Vorraussichtlich werden die Schiffe am Montag nachmittag die Gewässer Gazas erreichen und versuchen, Israels völkerrechtswidrige Seeblockade zu durchbrechen. Neben 10.000 Tonnen Fracht aus humanitären Hilfsgütern befinden sich Hunderte von MenschenrechtsaktivistInnen aus über 50 Ländern, darunter Parlamentsabgeordnete aus verschiedenen Ländern, eine Holocaust-Überlebende, die irische Friedensnobelpreisträgerin Máiréad Corrigan Maguire und mehrere Fernsehcrews an Bord. Zwei Schiffe, darunter die irische Rachel Corrie, sollen folgen. Drei Schiffe waren wegen technischer Probleme ausgefallen, und eine Delegation Parlamentsabgeordneter war von den Behörden in Zypern an der Weiterreise gehindert worden.
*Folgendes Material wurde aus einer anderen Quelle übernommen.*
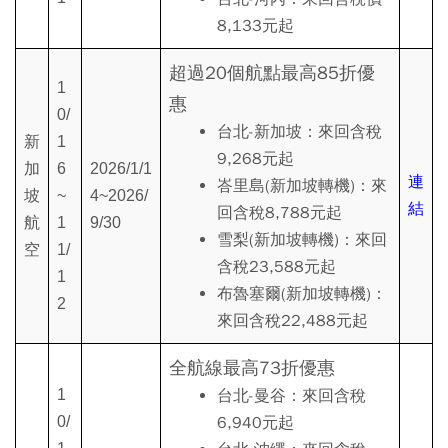
8,133元起
超過20個航點最高85折優
1
惠
0/
台北-新加坡：來回含稅
新
1
9,268元起
加
6
2026/1/1
連
峇里島(新加坡轉機)：來
坡
~
4~2026/
結
回含稅8,788元起
航
1
9/30
雪梨(新加坡轉機)：來回
空
1/
含稅23,588元起
1
布魯塞爾(新加坡轉機)：
2
來回含稅22,488元起
全航線最高73折優惠
1
台北-曼谷：來回含稅
0/
6,940元起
Thomas Sommer-Houdeville, Koordinator der internationalen Bürgerrechtskampagne (CCIPPP) in Frankreich, verbrachte drei Monate in Griechenland, um sich an der Vorbereitung der Flotille zu beteiligen.


Letzter Abschnitt.
Früher oder später wird vielleicht die vollständige Geschichte dieses Abenteuers geschrieben werden.
Es wird viel zu lachen geben, einiges Geschrei und einige Tränen. Aber was ich jetzt sagen kann,
ist das wir uns nie vorgestellt hätten, dass Israel dermaßen ausflippt wie es jetzt tut. Höchstens
vielleicht in unseren schönsten Träumen. Als erstes errichteten sie einen Krisenstab, bestehend
aus dem israelischen Außenministerium, Marine und Kommando und Gefängnisbehörden, um mit
der existentiellen Bedrohung umzugehen, die wir und unsere Schiffen voller Hilfsgüter darstellen.
Dann nahm sich Ehud Barak mit seiner umfangreichen Agenda selbst die Zeit, uns durch die
israelischen Medien zu warnen. Nun verkünden sie, uns in Israels schlimmstes Gefängnis zu bringen,
in die Wüste bei Beer-Sheva.
Diese Ankündigung soll uns Angst machen. Und wir haben irgendwie auch Angst. Wir haben Angst
vor ihren Kriegsschiffen, Angst vor ihren Apachen und ihrer schwarz vermummten Kommandotruppe.
Wer hätte das nicht? Wir haben Angst davor, dass sie unsere Fracht und alle medizinischen Hilfsgüter,
Fertighäuser und Schulmaterialien beschlagnahmen und zerstören. All die Solidarität, die über
ein Jahr lang geduldig in so vielen Ländern gesammelt wurde. All diese Bemühungen und diese
Welle der Liebe und Hoffnung, die normale Menschen, einfache Leute aus Griechenland, Schweden,
der Türkei, Irland, Frankreich, Italien, Algerien und Malaysien geschickt haben. Das all dies als
Trophäe dienen könnte für einen Staat, der sich wie eine vulgäre Pirateninsel verhält.
Wer würde nicht ein Gefühl von Verantwortung verspüren und fürchten, dass wir unser Unternehmen
nicht durchführen können und dem gefangengehaltenen Volk von Gaza nicht unsere Fracht bringen können?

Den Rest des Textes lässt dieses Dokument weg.